In the headline of this post, I asked the rhetorical question “why should I care?” — about contemplation and contemplative practice. I think the answer to that question will vary, depending on the language of faith or spirituality that you prefer to use. A Buddhist will answer this question differently from a Trappist or a Jesuit. But it seems to me that people who have faith in God understand contemplation as authentic encounter — the encounter between “God” and “me,” even if (and often, especially if) the lines separating “me” and “God” suddenly fall away.
I can’t speak for non-theists, since I myself am a theist. But I suspect that contemplation is still an authentic encounter for non-theists, only it’s the encounter of self with self. Or perhaps you could self and Self. Ramana Maharshi talked about the “I” that encounters the “i.”
So whether contemplation brings us eyeball-to-eyeball with God, or simply with our most authentic/real/interior self, either way it matters because it ushers us into the heart of things.
Celebrating Unity within Diversity
I love reading the writing on non-Christian contemplatives, folks like Thich Nhat Hanh, or Rumi, or Aurobindo. I see the basic unity where “deep calls to deep.” But I have no interest in shedding my identity as a Christian in favor of some sort of lowest-common-denominator bland/generic spirituality. I continue to make contemplative Christianity my home because there is a rich language, history, wisdom lineage, and set of exercises that only make sense in a Christian context. That’s not to denigrate any of the other wonderful contemplative lineages out there. Contemplatives understand that you can go deep in one tradition while simultaneously respecting and affirming the contemplative wisdom found in other traditions.

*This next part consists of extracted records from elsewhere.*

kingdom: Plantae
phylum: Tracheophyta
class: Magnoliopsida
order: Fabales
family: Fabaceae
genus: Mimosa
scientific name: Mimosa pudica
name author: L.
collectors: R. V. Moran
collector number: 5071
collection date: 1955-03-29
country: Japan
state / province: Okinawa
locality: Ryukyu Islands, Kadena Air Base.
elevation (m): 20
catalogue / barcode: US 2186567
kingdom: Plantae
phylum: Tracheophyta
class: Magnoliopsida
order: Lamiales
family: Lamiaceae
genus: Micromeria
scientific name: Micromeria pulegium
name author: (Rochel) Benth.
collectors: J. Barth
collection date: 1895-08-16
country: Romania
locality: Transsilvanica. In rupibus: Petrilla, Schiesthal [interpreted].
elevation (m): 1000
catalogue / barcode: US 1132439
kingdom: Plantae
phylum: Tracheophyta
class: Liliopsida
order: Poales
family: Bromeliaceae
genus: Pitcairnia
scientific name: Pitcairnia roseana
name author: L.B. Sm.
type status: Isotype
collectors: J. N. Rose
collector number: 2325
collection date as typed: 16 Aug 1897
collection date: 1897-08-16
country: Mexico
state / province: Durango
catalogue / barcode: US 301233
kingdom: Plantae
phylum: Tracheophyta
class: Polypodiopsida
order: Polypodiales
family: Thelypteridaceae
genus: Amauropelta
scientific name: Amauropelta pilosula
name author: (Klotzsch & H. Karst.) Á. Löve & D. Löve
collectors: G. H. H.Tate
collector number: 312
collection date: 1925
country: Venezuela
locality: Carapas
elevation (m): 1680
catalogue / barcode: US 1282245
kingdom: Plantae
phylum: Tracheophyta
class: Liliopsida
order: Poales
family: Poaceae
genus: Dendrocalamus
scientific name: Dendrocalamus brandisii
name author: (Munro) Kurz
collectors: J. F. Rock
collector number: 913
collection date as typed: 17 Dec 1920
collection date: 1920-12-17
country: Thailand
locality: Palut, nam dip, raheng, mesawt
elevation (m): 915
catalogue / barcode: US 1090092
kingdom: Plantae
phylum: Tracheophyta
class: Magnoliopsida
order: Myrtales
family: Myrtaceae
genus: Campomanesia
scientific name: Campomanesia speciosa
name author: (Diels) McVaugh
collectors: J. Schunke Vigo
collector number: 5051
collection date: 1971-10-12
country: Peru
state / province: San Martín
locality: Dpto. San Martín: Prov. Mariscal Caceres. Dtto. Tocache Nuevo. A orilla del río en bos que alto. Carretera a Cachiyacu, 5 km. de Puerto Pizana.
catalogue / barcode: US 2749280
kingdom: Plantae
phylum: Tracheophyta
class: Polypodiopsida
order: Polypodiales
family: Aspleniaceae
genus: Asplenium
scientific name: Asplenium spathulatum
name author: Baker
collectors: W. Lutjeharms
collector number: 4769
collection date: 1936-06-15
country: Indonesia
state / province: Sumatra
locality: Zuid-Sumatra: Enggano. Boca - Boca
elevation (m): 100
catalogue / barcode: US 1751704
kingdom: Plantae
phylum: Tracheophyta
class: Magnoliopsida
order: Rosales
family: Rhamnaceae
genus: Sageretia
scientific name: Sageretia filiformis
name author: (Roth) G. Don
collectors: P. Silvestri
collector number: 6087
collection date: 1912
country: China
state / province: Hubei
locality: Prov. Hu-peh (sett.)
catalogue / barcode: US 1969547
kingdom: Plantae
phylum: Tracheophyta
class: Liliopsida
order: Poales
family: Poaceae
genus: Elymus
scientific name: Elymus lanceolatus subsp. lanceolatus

Contemplative spirituality is a place where Christians can be Christians, Buddhists can be Buddhists, Vedantists can be Vedantists, etc. Granted a lot of color outside the lines to a greater or lesser extent, but I imagine most of us have a particular place we think of as “home.” But we affirm our religious diversity while also celebrating the deep unity that contemplation reveals. There are many languages, and many stories, and many teachings, but there is only one silence. And as we get to know each other’s stories and languages, we simply find more and more paths leading us into that one silence.